**TASKS TO PERFORM**.
1. Decide whether each statement below agrees with the Oracle 26ai article. Answer yes or no for each, and quote the article's words that decide it.
(a) Oracle 26ai's documentation examples are intentionally small in scale.
(b) Building test data by hand can be done in a few minutes.
(c) The chosen use case was a retail product catalog.
2. Answer these questions from the Oracle 26ai article:
(a) What blocks the use of production data?
(b) How many rows do the documentation examples use to confirm syntax?
(c) What did the chosen use case need, as photographs?
3. The opening paragraph of the Oracle 26ai article lists the results an experiment may be meant to produce. List all of them.

**TEXT EXCERPT**.
+===+

HuggingFace Datasets in Oracle 26ai: Jump-Starting CLIP Vector Search Experiments

The problem this solves

Before any Oracle 26ai experiment can produce meaningful results (assessing the feasibility of a use case, benchmarking ONNX embedding models, validating retrieval quality, measuring precision and recall, or delivering a PoC fast enough to share with project leadership), you need real, structured data in your Oracle tables. Not five handcrafted rows that confirm the SQL syntax works. Data with enough variety, semantic richness, and realistic distribution to tell you whether your vector search approach actually holds under real conditions.

Two paths exist and both stall before the experiment starts. Building test data manually produces inconsistent rows and takes hours; the result is rarely rich enough to distinguish between model choices or validate retrieval behaviour across categories. Production data, on the other hand, is blocked by confidentiality and structural-readiness constraints that are standard in any enterprise environment before a PoC is approved. Oracle 26ai’s own documentation examples are intentionally toy-scale: five rows confirm syntax, not retrieval quality.

This series started as an attempt to build and share reproducible Oracle 26ai experiments on a public blog. The chosen use case was an insurance claims application that required car damage photographs: varied enough across damage types to produce meaningful similarity groupings, each accompanied by a natural-language description, and free from copyright restrictions. Assembling that by hand turned out to be the first real blocker, before a single Oracle SQL query was written. That is what led to HuggingFace.

+===+

**RECORD EXTRACTS**.
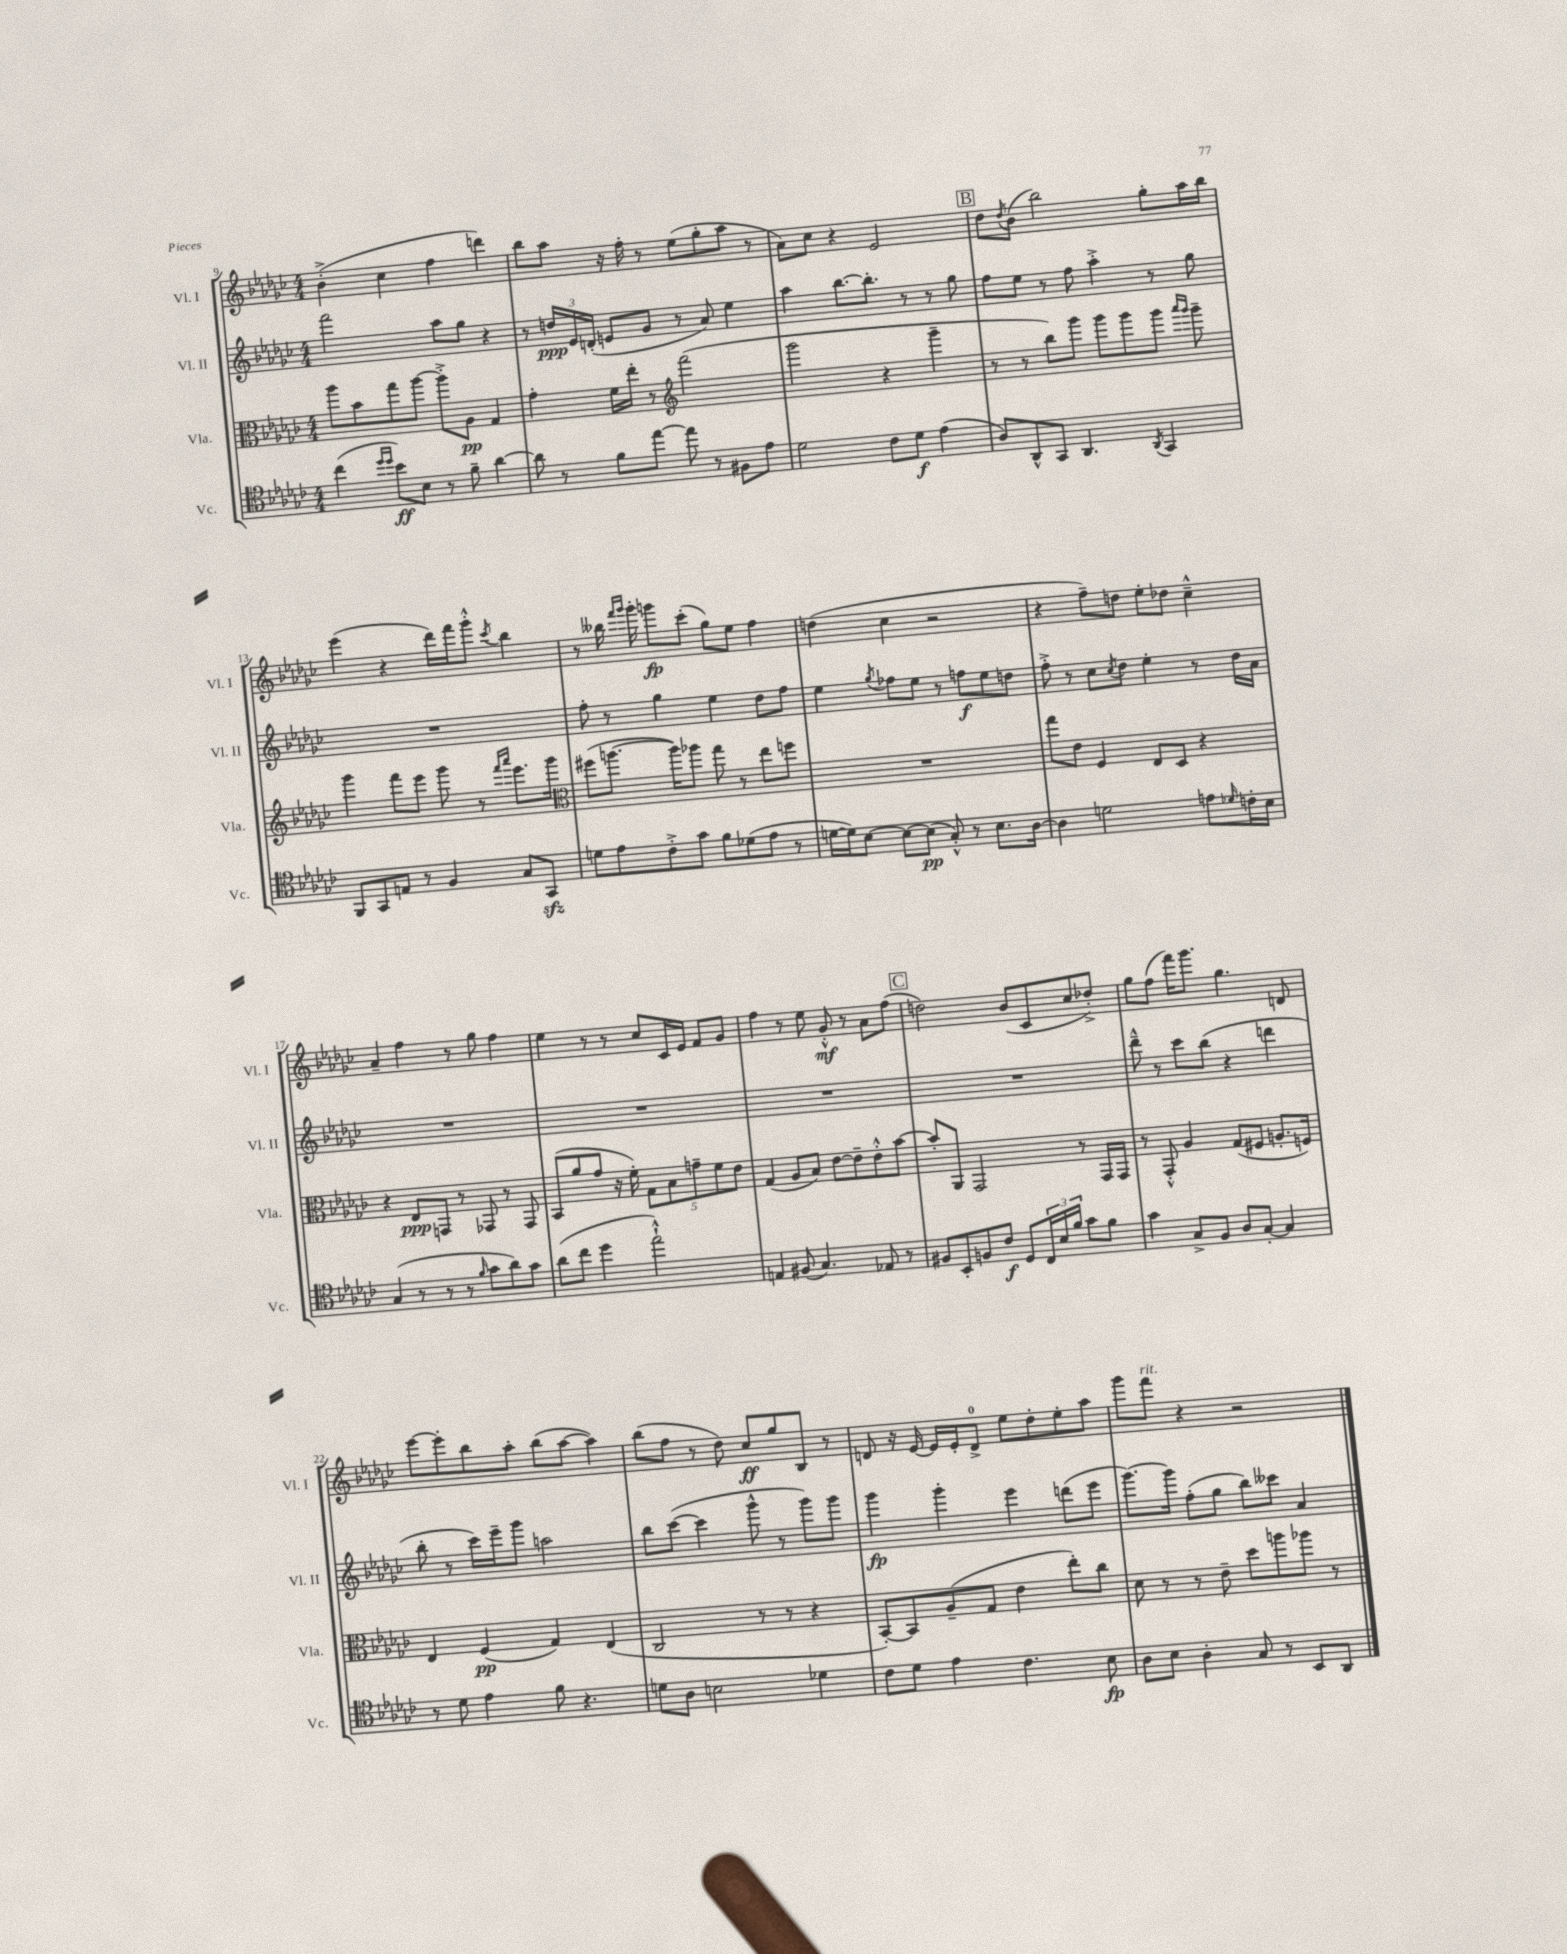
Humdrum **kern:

**kern	**kern	**kern	**kern
*staff4	*staff3	*staff2	*staff1
*clefC4	*clefC3	*clefG2	*clefG2
*k[b-e-a-d-g-c-]	*k[b-e-a-d-g-c-]	*k[b-e-a-d-g-c-]	*k[b-e-a-d-g-c-]
*M4/4	*M4/4	*M4/4	*M4/4
(4cc-	8aa-	2fff	(4b-'^
.	8b-	.	.
16qqdd-	.	.	.
16qqdd-	.	.	.
8b-)	8gg-	.	4cc-
8B-	[8aa-	.	.
8r	8aa-'^]	8aa-	4ff
8f~	8A-	8gg-	.
[4a-	4G-	4r	4ddd)
=	=	=	=
8a-]	4g-'	8r	8bb-
8r	.	24dd	8aa-
.	.	24e-	.
.	.	(24d'	.
8f	16f	8e	16r
.	16ee-'	.	16ff'
[8ee-	8r	8g-	8r
*	*clefG2	*	*
8ee-]	(2fff	8r	(8ee-
8r	.	8a-)	8gg-'
8F#	.	4ee-	8aa-
8e-	.	.	8r
=	=	=	=
2d-	2ggg-	4aa-	8a-)
.	.	.	8cc-
.	.	[8.bb-	4r
.	.	8.bb-']	.
8c-	4r	.	2e-
8d-	.	8r	.
(4e-	4ggg-~	8r	.
.	.	8gg-	.
=	=	=	=
8A-)	8r	8ff	8dd-
.	.	.	8qdd-
8AA-^^	8r	8ee-	(8b-
8GG-	8bb-)	8r	2bb-)
4.AA-	8ggg-	8ff	.
.	8ggg-	4aa-'^	.
.	8ggg-	.	.
8qAA-	.	.	.
4GG-	8ggg-	8r	8gg-'
.	16qqaaa-	.	.
.	16qqggg-	.	.
.	8ggg-~	8gg-	16aa-
.	.	.	16bb-
=	=	=	=
8FF	4ggg-	1r	(4eee-
8GG-	.	.	.
8E	8fff	.	4r
8r	8eee-	.	.
4F	8ggg-	.	16ddd-)
.	.	.	16fff
.	8r	.	8ggg-'^^
.	16qqfff	.	.
.	16qqaaa-	.	8qccc-
8G-	8.eee-	.	4bb-
8GG-	.	.	.
.	16ggg-	.	.
=	=	=	=
*	*clefC3	*	*
8d	(8ff#	8ff'	8r
8e-	[8.aa	8r	16bb--
.	.	.	16qqfff
.	.	.	16qqggg-
.	.	.	16ggg-'
8c-'^	.	4gg-	8ggg
.	16aa])	.	.
8g-	8aa-	.	(8ccc-'
8f	8gg-	4ee-	8gg-)
(8d-	8r	.	8ee-
8e-	8ee-	8dd-	4ff
8r	8ff	8ff	.
=	=	=	=
[16d	1r	4ee-	(4dd
16d])	.	.	.
[8B-	.	.	.
.	.	8qgg-	.
8B-_	.	8ff-	4cc-
(8B-]	.	8ee-	.
8G-'^^)	.	8r	2r
8r	.	8ff	.
8.B-	.	8ee-	.
.	.	8dd	.
[16A-	.	.	.
=	=	=	=
4A-]	8gg-	8ff'^	4r
.	8e-	8r	.
2d	4F	8cc-	8ff~)
.	.	8qcc-	.
.	.	8dd-	8dd
.	8E-	4ee-'	8ee-'
.	8D-	.	8dd-
8e	4r	8r	4cc-~^^
16qqd-	.	.	.
16c'	.	16dd-	.
16B-	.	16a-	.
=	=	=	=
(4G-	4r	1r	4a-~
8r	8E-	.	4ff
8r	8GG	.	.
8r	8r	.	8r
16qqf	.	.	.
8g-	8GG-	.	8gg-
8a-)	8r	.	4ff
8g-	8GG-	.	.
=	=	=	=
(8a-	(8BB-	1r	4ee-
8cc-	8a-	.	.
4dd-	8g-	.	8r
.	16r	.	8r
.	16f')	.	.
2ee-`^^)	10G-	.	8cc-
.	10B-	.	.
.	.	.	16c-
.	.	.	16e-
.	10g~	.	.
.	.	.	8f
.	10f	.	.
.	.	.	8g-
.	10e-	.	.
=	=	=	=
4E	(4G-	1r	4ff
(8F#	8A-	.	8r
4.G-)	8B-)	.	8ee-
.	[8e-	.	8g-'^^
.	8e-~]	.	8r
8E-	8e-'^^	.	8a-
8r	[8b-	.	(8ff
=	=	=	=
8F#	8b-']	1r	2dd)
8BB-'	8AA-	.	.
8F	2GG-	.	.
8c-	.	.	.
8D-	.	.	(8b-
24C-	.	.	8c-
24B-	.	.	.
24f	.	.	.
8g-	8r	.	8cc-
8f	16GG-	.	8dd-'^)
.	16GG-	.	.
=	=	=	=
4g-	8r	8ddd-~^^	8gg-
.	8GG-'^^	8r	(8ff
8G-^	4A-	8ccc-	16fff)
.	.	.	8.ggg-
8F	.	(8bb-	.
8A-	(8G-	4r	4.gg-
[8G-'	8F#	.	.
4G-]	8.A'	4ddd	.
.	.	.	8d
.	16F)	.	.
=	=	=	=
8r	4E-	8bb-'	[8eee-
8d-	.	8r	8eee-']
4e-	(4F	16ccc-)	8bb-
.	.	16eee-~	.
.	.	8ggg-	8aa-'
8f	4G-)	2aa	(8bb-
4.r	.	.	[8aa-
.	(4E-	.	4aa-])
=	=	=	=
8d	2C-	8bb-	(8bb-
8A-	.	([8ccc-	8ff
2B	.	4ccc-]	8r
.	.	.	8dd-)
.	8r	8ggg-^^	8cc-
.	8r	8r	8gg-
4d-	4r	8ggg-)	8B-
.	.	8ggg-	8r
=	=	=	=
8c-	[8BB-')	4ggg-	8d
8d-	8BB-]	.	16r
.	.	.	[16e-
4e-	(8A-~	4ggg-'	16e-]
.	.	.	16e-'
.	8G-	.	8d^
4.c-	4e-	4eee-	8ee-
.	.	.	8dd-'
.	8ee-')	(8ddd	8ee-'
8B-	8cc-	8eee-	8aa-
=	=	=	=
8A-	8d-	[8.ggg-)	8ggg-
8B-	8r	.	8fff
.	.	16ggg-]	.
4A-'	8r	(8ff'	4r
.	8e-~	8gg-	.
8G-	8dd-	8bb-)	2r
8r	8aa	8ccc--	.
8BB-	8aa-	4a-	.
8AA-	8r	.	.
==	==	==	==
*-	*-	*-	*-
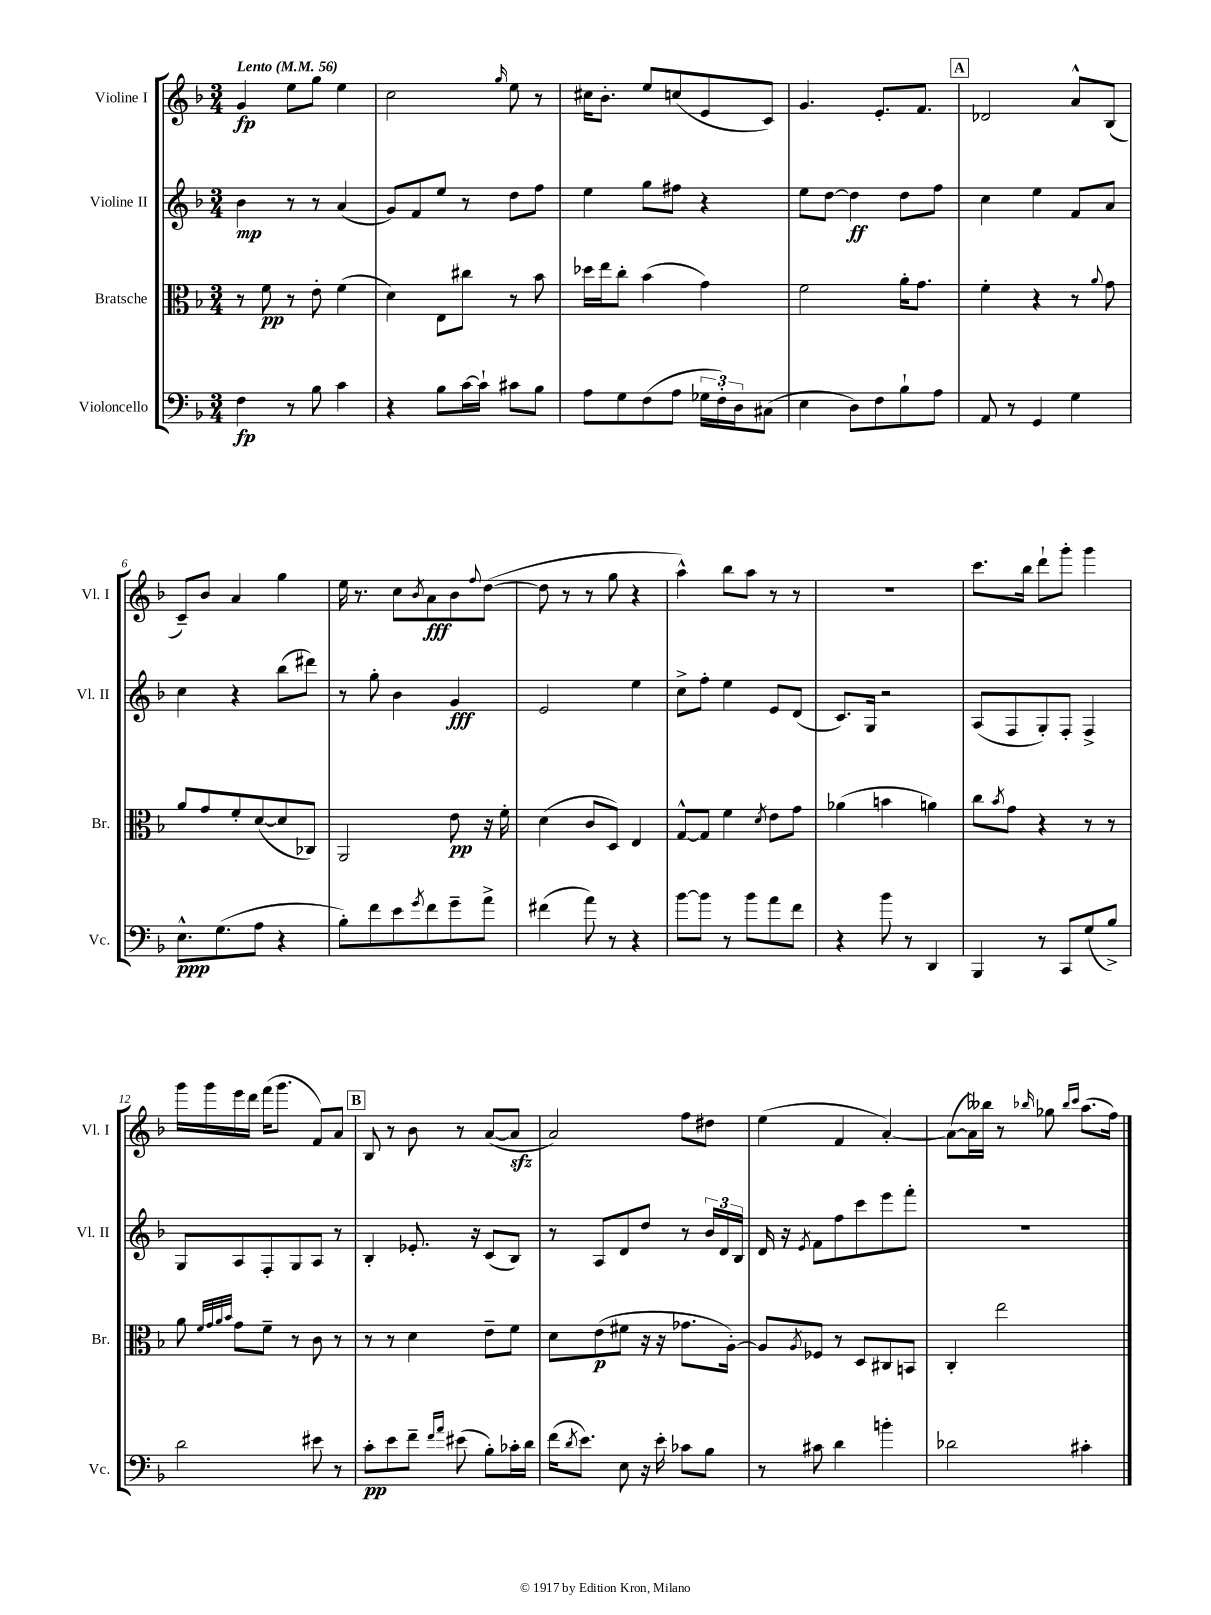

**kern	**kern	**kern	**kern
*staff4	*staff3	*staff2	*staff1
*clefF4	*clefC3	*clefG2	*clefG2
*k[b-]	*k[b-]	*k[b-]	*k[b-]
*M3/4	*M3/4	*M3/4	*M3/4
*MM56	*MM56	*MM56	*MM56
4F	8r	4b-	4g
.	8f	.	.
8r	8r	8r	8ee
8B-	8e'	8r	8gg
4c	(4f	(4a	4ee
=	=	=	=
4r	4d)	8g)	2cc
.	.	8f	.
8B-	8E	8ee	.
[16c	8cc#	8r	.
16c`]	.	.	.
.	.	.	16qqgg
8c#	8r	8dd	8ee
8B-	8b-	8ff	8r
=	=	=	=
8A	16dd-	4ee	16cc#
.	16ee	.	8.b-'
8G	8cc'	.	.
(8F	(4b-	8gg	8ee
8A	.	8ff#	(8cc
24G-	4g)	4r	8e
24F')	.	.	.
24D	.	.	.
(8C#	.	.	8c)
=	=	=	=
4E	2f	8ee	4.g
.	.	[8dd	.
8D)	.	4dd]	.
8F	.	.	8.e'
8B-`	16a'	8dd	.
.	8.g	.	8.f
8A	.	8ff	.
=	=	=	=
8AA	4f'	4cc	2d-
8r	.	.	.
4GG	4r	4ee	.
4G	8r	8f	8a^^
.	8qqa	.	.
.	8g	8a	(8B-
=	=	=	=
8.E^^	8a	4cc	8c~)
.	8g	.	8b-
(8.G	.	.	.
.	8f'	4r	4a
8A	([8d	.	.
4r	8d]	(8bb-	4gg
.	8C-)	8ddd#)	.
=	=	=	=
8B-')	2AA	8r	16ee
.	.	.	8.r
8f	.	8gg'	.
8e	.	4b-	8cc
8qg	.	.	8qb-
8f	.	.	8a
8g~	8e	4g	8b-
.	.	.	8qqff
8a^	16r	.	([8dd
.	16f'	.	.
=	=	=	=
(4f#	(4d	2e	8dd]
.	.	.	8r
8a)	8c	.	8r
8r	8D)	.	8gg
4r	4E	4ee	4r
=	=	=	=
[8b-	[8G^^	8cc^	4aa^^)
8b-]	8G]	8ff'	.
8r	4f	4ee	8bb-
8b-	.	.	8aa
.	8qd	.	.
8a	8e	8e	8r
8f	8g	(8d	8r
=	=	=	=
4r	(4a-	8.c)	2.r
.	.	16G	.
8b-	4b	2r	.
8r	.	.	.
4DD	4a)	.	.
=	=	=	=
4BBB-	8cc	(8A	8.ccc
.	8qb-	.	.
.	8g	8F	.
.	.	.	16bb-
8r	4r	8G')	8ddd`
8CC	.	8F'	8ggg'
(8G	8r	4F^	4ggg
8B-^)	8r	.	.
=	=	=	=
2d	8a	8G	16ggg
.	.	.	16ggg
.	32qqf	.	.
.	32qqg	.	.
.	32qqa	.	.
.	32qqb-	.	.
.	8g	8A	16eee
.	.	.	16ddd
.	8f~	8F'	(16fff
.	.	.	8.ggg
.	8r	8G	.
8e#	8c	8A	8f)
8r	8r	8r	8a
=	=	=	=
8c'	8r	4B-'	8B-
8e	8r	.	8r
8f~	4d	8.e-'	8b-
16qqf	.	.	.
16qqa	.	.	.
(8e#	.	.	8r
.	.	16r	.
8B-')	8e~	(8c	([8a
16c-'	8f	8B-)	8a]
16d	.	.	.
=	=	=	=
(16f	8d	8r	2a)
8qd	.	.	.
8.e)	.	.	.
.	(8e	8A	.
8E	8f#	8d	.
16r	16r	8dd	.
16e'	16r	.	.
8c-	8.g-	8r	8ff
8B-	.	24b-	8dd#
.	.	24d	.
.	[16A')	.	.
.	.	24B-	.
=	=	=	=
8r	8A]	16d	(4ee
.	.	16r	.
.	8qA	8qe	.
8c#	8F-	8f	.
4d	8r	8ff	4f
.	8D	8ccc	.
4b'	8C#	8eee	[4a')
.	8BB	8fff'	.
=	=	=	=
2d-	4C'	2.r	(8a_
.	.	.	16a])
.	.	.	16bb--
.	2ee	.	8r
.	.	.	16qqbb-
.	.	.	8gg-
.	.	.	16qqbb-
.	.	.	16qqccc
4c#'	.	.	(8.aa
.	.	.	16ff)
==	==	==	==
*-	*-	*-	*-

+===+

**RESULTS FOR EACH TASK**.
1.
(a) Yes: "Oracle 26ai’s own documentation examples are intentionally toy-scale"
(b) No: "Building test data manually produces inconsistent rows and takes hours"
(c) No: "The chosen use case was an insurance claims application"

2.
(a) Confidentiality and structural-readiness constraints.
(b) Five rows.
(c) Car damage photographs.

3.
- Assessing the feasibility of a use case
- Benchmarking ONNX embedding models
- Validating retrieval quality
- Measuring precision and recall
- Delivering a PoC fast enough to share with project leadership